Task details
All of the entries below should be printed exactly; the pictures are to be left out.

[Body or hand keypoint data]
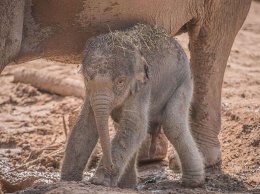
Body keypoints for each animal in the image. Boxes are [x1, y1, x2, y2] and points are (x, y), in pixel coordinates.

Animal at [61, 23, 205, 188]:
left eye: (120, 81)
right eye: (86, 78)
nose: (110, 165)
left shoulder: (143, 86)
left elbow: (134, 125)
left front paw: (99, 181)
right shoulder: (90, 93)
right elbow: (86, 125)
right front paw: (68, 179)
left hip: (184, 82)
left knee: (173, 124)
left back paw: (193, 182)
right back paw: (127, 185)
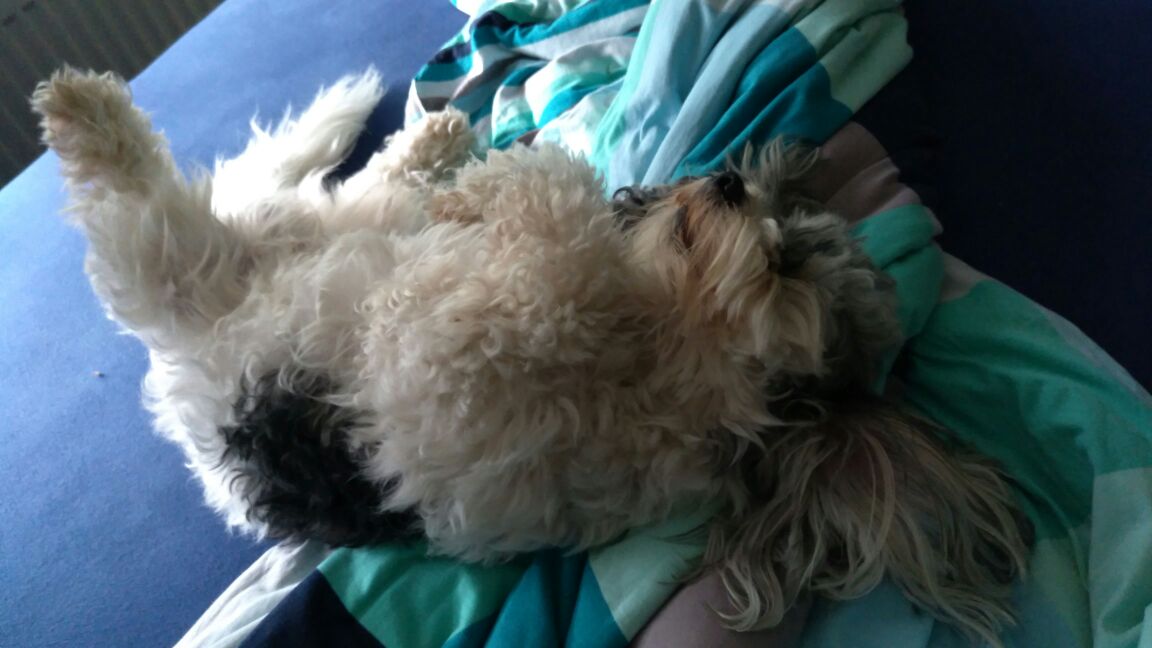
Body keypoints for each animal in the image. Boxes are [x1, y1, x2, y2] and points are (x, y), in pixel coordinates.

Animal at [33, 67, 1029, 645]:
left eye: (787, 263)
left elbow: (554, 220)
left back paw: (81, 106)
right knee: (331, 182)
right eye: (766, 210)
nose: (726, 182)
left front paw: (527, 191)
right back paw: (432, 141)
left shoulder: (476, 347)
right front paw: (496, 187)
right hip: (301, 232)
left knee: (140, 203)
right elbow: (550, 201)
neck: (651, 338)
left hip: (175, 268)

Solution
Body keypoints for each animal in the image. Boxes are [x1, y1, x2, y2] and points are (x, y), in pixel coordinates.

Animal at [61, 23, 205, 188]:
left eye: (120, 81)
right eye: (86, 78)
nose: (110, 165)
left shoulder: (143, 86)
left elbow: (134, 125)
left front paw: (99, 181)
right shoulder: (90, 93)
right elbow: (86, 125)
right front paw: (68, 179)
left hip: (184, 82)
left knee: (173, 124)
left back paw: (193, 182)
right back paw: (127, 185)
Body keypoints for each animal in the image. Boxes are [x1, y1, x2, y2] and points are (x, y), in pixel coordinates.

Animal at [33, 67, 1029, 645]:
left eye: (787, 263)
left elbow: (554, 220)
left back paw: (81, 106)
right knee: (331, 182)
right eye: (766, 210)
nose: (726, 182)
left front paw: (527, 191)
right back paw: (432, 141)
left shoulder: (476, 347)
right front paw: (496, 187)
right hip: (301, 232)
left knee: (140, 203)
right elbow: (550, 201)
neck: (651, 338)
left hip: (175, 268)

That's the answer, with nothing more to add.